Authors: Jeshuran Thangaraj, Vaishnavi Mukundhan, Prateek Srivastava
Sentiment Analysis:
Sentiment analysis or Opinion Mining is a process of extracting the opinions in a text rather than the topic of the document. The text would have sentences that are either facts or opinions. We classify the opinions into three categories: Positive, Negative and Neutral.
Datasets:
The existing implementation[1] uses the Kaggle Dataset. In our implementation we have used the below two datasets:
- Kaggle IMDB
- Large Movie Review Dataset (Stanford Movie Review Dataset)
Existing Implementations:
- SentiWordNet[2]:
- SentiWordNet is a resource used to perform Opinion Mining.
- This resource considers the synset instead of the term as each of the sense would have different opinions.
- It gives a positive, negative and objective score to each word which totals to 1.
- SentiWordNet uses Eight ternary classifiers to find the opinion of each word.

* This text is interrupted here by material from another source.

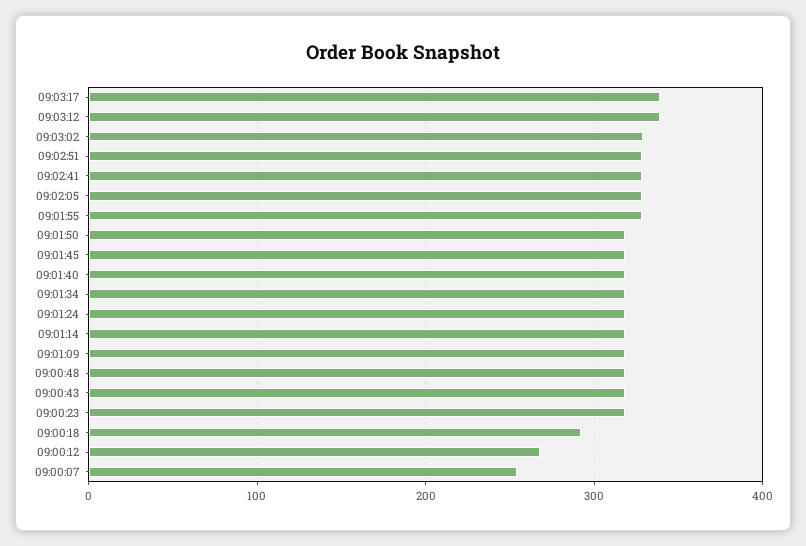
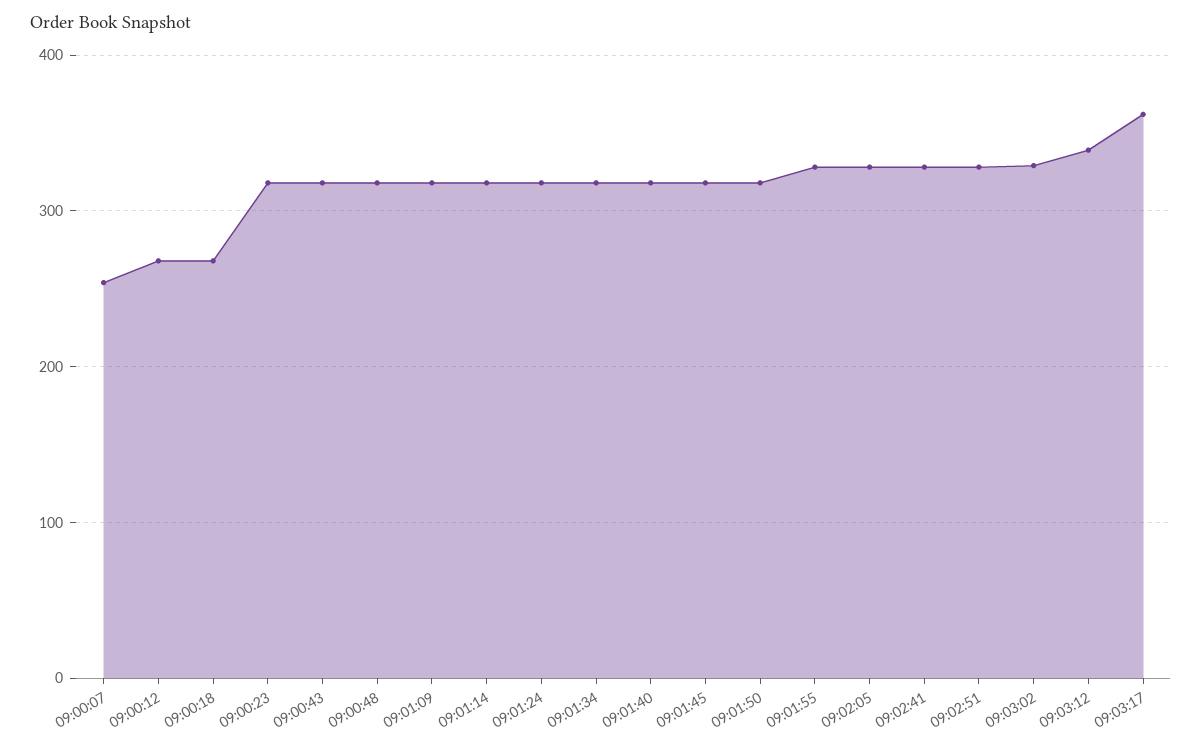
09:03:17: 340 -> 360
09:00:18: 290 -> 270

- Naives Bayes to Classify the Opinions[3]:
- In this approach, they extract a feature vector from the text and directly classify them using the NLTK's Naive Bayes Classifier.
- This can also be done with other classifiers like SVM.
Our Approaches:
After reviewing multiple approaches, we finally narrowed down on the following two implementations which could be reviewed in the time available.
-
BiGram Model:
- This is an add on to the pre existing unigram model implementation[1]. In this we first pre process the text by cleansing, Tokenizing, Lemmatizing and POS tagging.
- Each word is given a score between 0-1 by passing it to the SENTIWORDNET.
- We changed the scoring mechanism from a unigram model to a bigram model by taking the MAX absolute score of either model.
- Accuracy :
- Bigram 61%
- Unigram 66%
-
Building a WordNet for our Datasets:
- We started under the assumption that training on similar data will yield better results.
- Trained a unigram model using 25000 movie reviews.
- We extracted the ADJ and ADV POS-tags from the training corpus and built a frequency distribution for each word based on its occurrence in positive and negative reviews.
- It was then used on our test set to predict opinions.
- Accuracy:
- Negative Test set 75.4%
- Positive Test set 67%
Future Approaches:
- We would like to figure out why the Bigram model is giving us a lesser accuracy than the unigram model.
- For the second approach we would use Bigram
- We would also like to try using LSTM.